Start of Working data

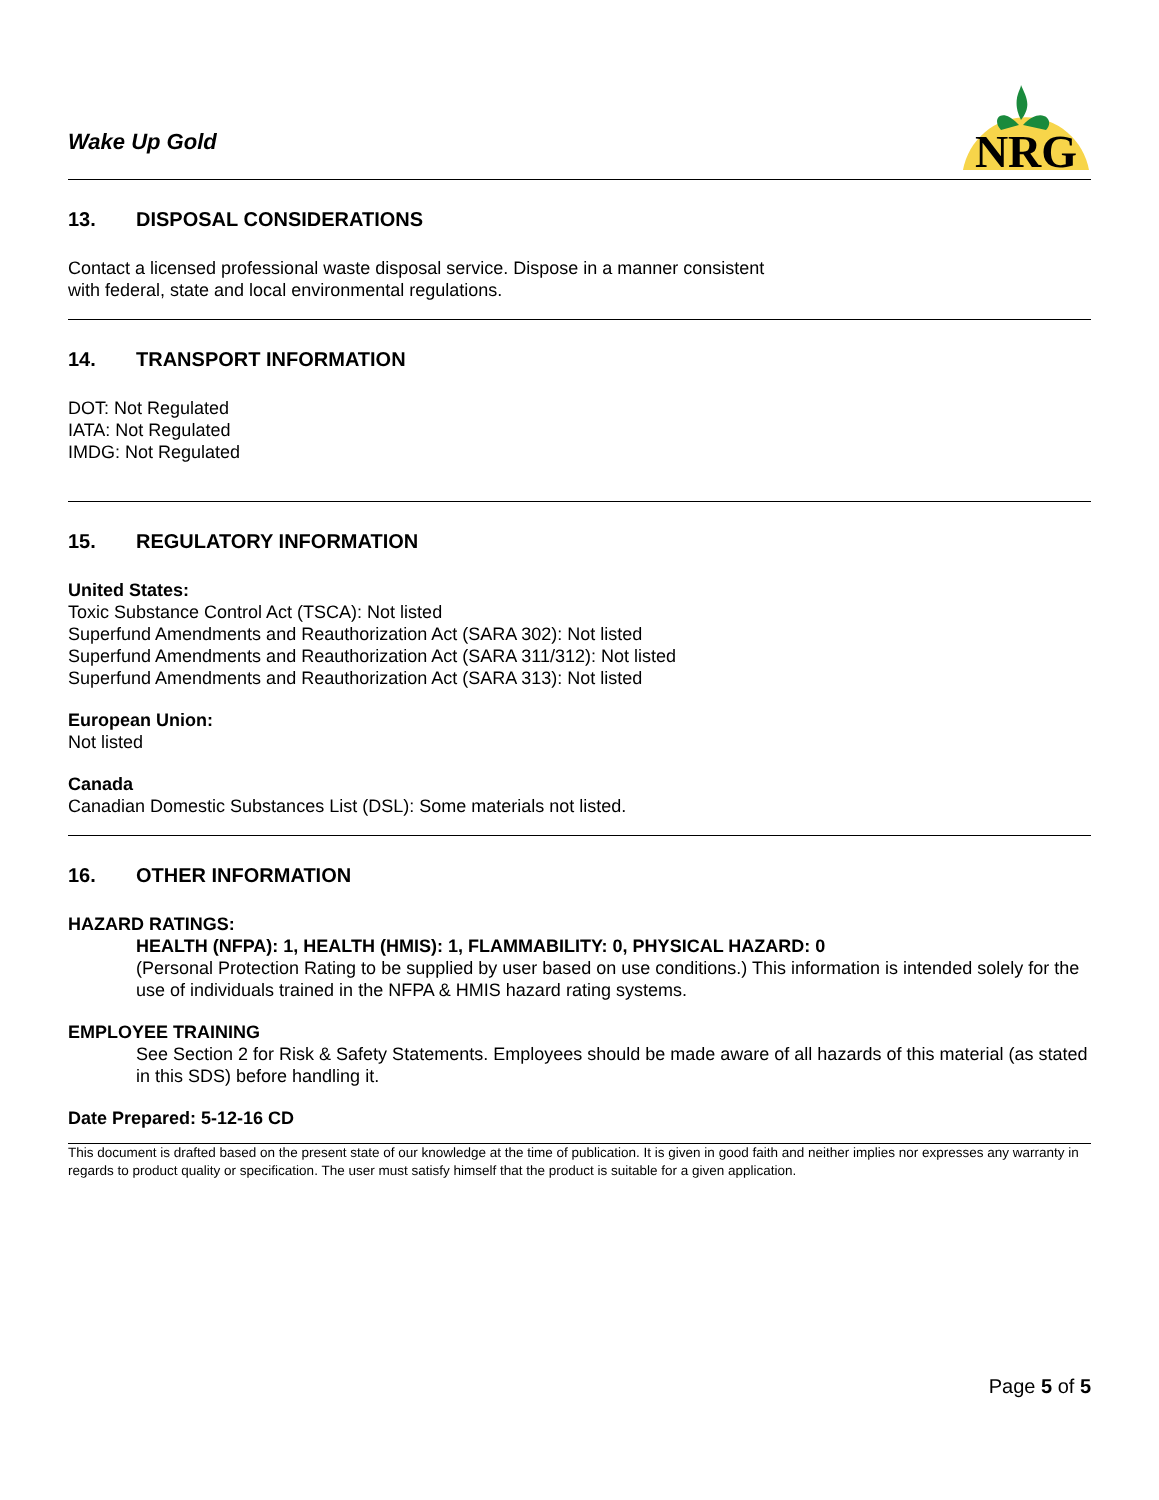Wake Up Gold
NRG
13. DISPOSAL CONSIDERATIONS
Contact a licensed professional waste disposal service. Dispose in a manner consistent
with federal, state and local environmental regulations.
14. TRANSPORT INFORMATION
DOT: Not Regulated
IATA: Not Regulated
IMDG: Not Regulated
15. REGULATORY INFORMATION
United States:
Toxic Substance Control Act (TSCA): Not listed
Superfund Amendments and Reauthorization Act (SARA 302): Not listed
Superfund Amendments and Reauthorization Act (SARA 311/312): Not listed
Superfund Amendments and Reauthorization Act (SARA 313): Not listed
European Union:
Not listed
Canada
Canadian Domestic Substances List (DSL): Some materials not listed.
16. OTHER INFORMATION
HAZARD RATINGS:
HEALTH (NFPA): 1, HEALTH (HMIS): 1, FLAMMABILITY: 0, PHYSICAL HAZARD: 0
(Personal Protection Rating to be supplied by user based on use conditions.) This information is intended solely for the use of individuals trained in the NFPA & HMIS hazard rating systems.
EMPLOYEE TRAINING
See Section 2 for Risk & Safety Statements. Employees should be made aware of all hazards of this material (as stated in this SDS) before handling it.
Date Prepared: 5-12-16 CD
This document is drafted based on the present state of our knowledge at the time of publication. It is given in good faith and neither implies nor expresses any warranty in regards to product quality or specification. The user must satisfy himself that the product is suitable for a given application.
Page 5 of 5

End of Working data

## Required work
Report only how many lines in the listing contain the string "listed".

## Answer box
6